▶ _Questions d'étude_:
**A.** D'après le texte sur les facteurs de l'obésité, combien de gènes, marqueurs ou régions chromosomiques associés les chercheurs ont-ils mis en évidence ?
**B.** Rédigez la suite du texte sur les facteurs de l'obésité, en reprenant après sa dernière phrase.

▶ _Texte de la page_:
◇ ◇ ◇
Des facteurs génétiques et biologiques
Le développement de l’obésité obéit aussi à d’autres facteurs. C'est aussi en fonction de son terrain génétique, de ses capacités biologiques et ses dispositions psychologiques que le corps d'un individu réagit au mode de vie plus sédentaire. Si les parents et les grands-parents sont obèses, le risque pour l'enfant de le devenir varie de 40% à 65%.
Plusieurs équipes françaises de l’Inserm et du CNRS ont identifié des gènes impliqués dans la prise de poids, l’obésité sévère et les complications de l’obésité aussi bien dans des populations d’enfants que chez l’adulte. Les chercheurs ont mis en évidence plus de 400 gènes, marqueurs ou régions chromosomiques associés. D’autres facteurs biologiques, comme des anomalies du tissu adipeux ou des centres de contrôle de la prise alimentaire, peuvent rendre compte de ces différences de susceptibilité individuelle à l’obésité.
Plus récemment l’intérêt des chercheurs s’est porté sur les anomalies des cellules graisseuses, leur différenciation, leur multiplication, leur développement pathologique. L’obésité est en effet une pathologie du tissu adipeux, ce tissu formé d’adipocytes (cellules chargées de stocker l’énergie dans les territoires sous-cutanés et la région intra-abdominale) et d’une multitude d’autres cellules. Les chercheurs s’intéressent actuellement aux facteurs biologiques qui conduisent à l’inflation de ce tissu graisseux, aux modifications des cellules et de leur environnement. Il s’est avéré que ce tissu avait une étonnante capacité à sécréter des substances expliquant la résistance à la perte de poids et l’apparition de certaines complications telles que les anomalies hépatiques, cardiaques, respiratoires, articulaires.
Un autre champ considérable de la recherche sur l’obésité vise à identifier les mécanismes qui conduisent le système nerveux central, en particulier l’hypothalamus, à ne plus être en mesure de freiner la prise alimentaire et d’augmenter la dépense énergétique face à cet excès de masse grasse chez certaines personnes. Les neurosciences sont ici en première ligne. Par ailleurs, plusieurs équipes de recherche s’intéressent au rôle de l’intestin, en particulier des hormones sécrétées par le tube digestif, et à la flore intestinale qui pourraient avoir un rôle facilitateur dans la prise de poids.
◇ ◇ ◇
▶ _Données enregistrées_:
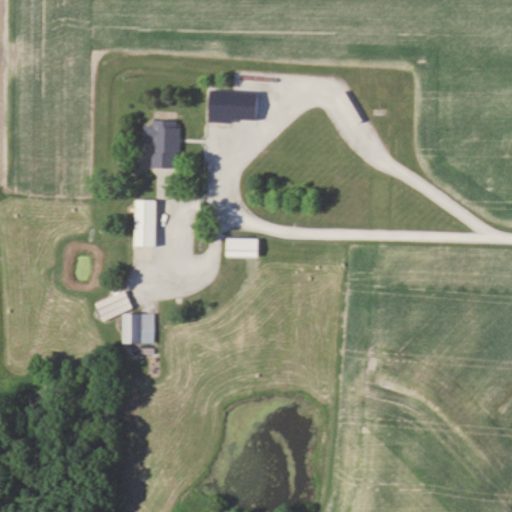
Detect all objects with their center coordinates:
building: (340, 103)
building: (221, 104)
road: (226, 160)
building: (149, 226)
building: (245, 247)
building: (140, 326)
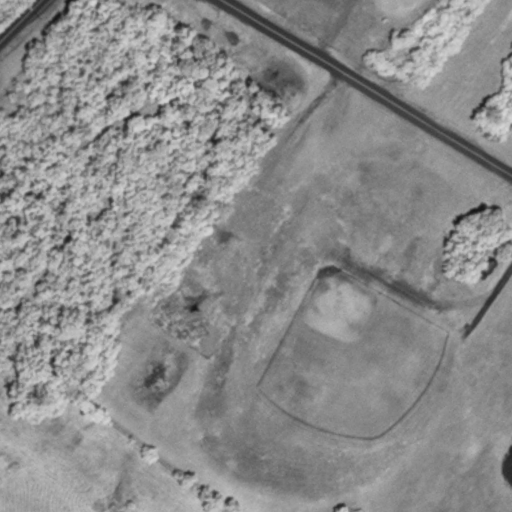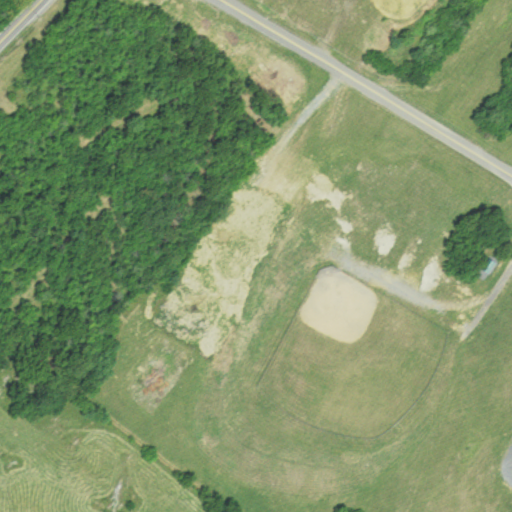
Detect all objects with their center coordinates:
road: (19, 20)
road: (368, 85)
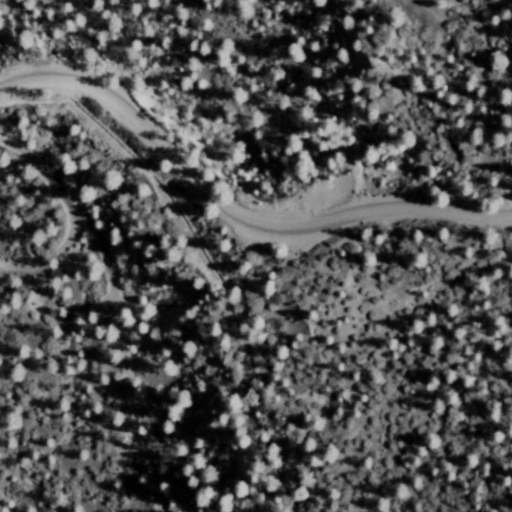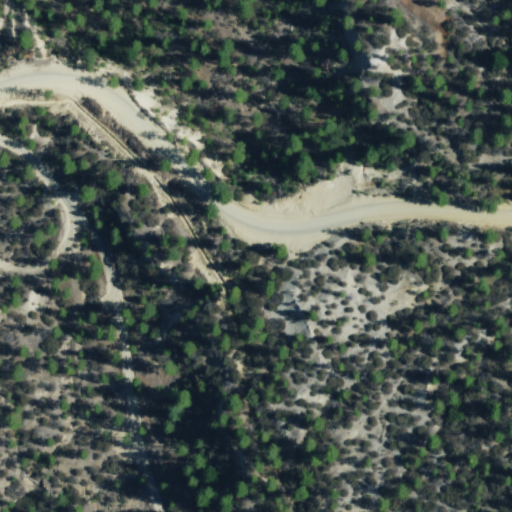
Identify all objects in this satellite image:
road: (229, 202)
◇ ◇ ◇
▶ _Réponses attendues_:
**A.** Plus de 400.

**B.**
Une maladie discriminante
Conclusion, l’obésité est une pathologie bien loin plus complexe qu'un simple problème mental. Ce qui explique la difficulté de trouver les bons traitements. Rappelons que cette maladie entraîne des troubles de la santé dont les principaux sont le diabète de type 2, l’hypertension artérielle, l’excès de lipides dans le sang, les atteintes cardiovasculaires, le syndrome d’apnée du sommeil, l’arthrose et un risque accru de certains cancers.
Il faut également souligner le retentissement psychologique et social de la maladie. « L'obésité est une maladie qui se voit. Elle entraîne des jugements moraux et primaires sur la corpulence, rappelle le Pr Basdevant Les obèses souffrent avant tout d'un manque de respect. »
Dans la première étude sur la stigmatisation des obèses qu'il a publié avec Jean-Pierre Poulain, il montrait que l'obésité est un facteur de discrimination sociale et professionnelle qui concerne 4,7 millions de personnes en France. Les lieux de stigmatisation sont d'abord l'école puis l'univers professionnel, avec comme situation particulièrement délicate le moment de l'embauche où l'apparence physique occulte les compétences professionnelles. L'étude montre également que les obèses ont un accès à l'enseignement supérieur plus difficile, un niveau de revenu plus faible et une promotion plus lente. Une situation encore plus marquée chez les femmes : seulement 3 % d'entre elles contre 16 % des hommes occupent une haute position sociale.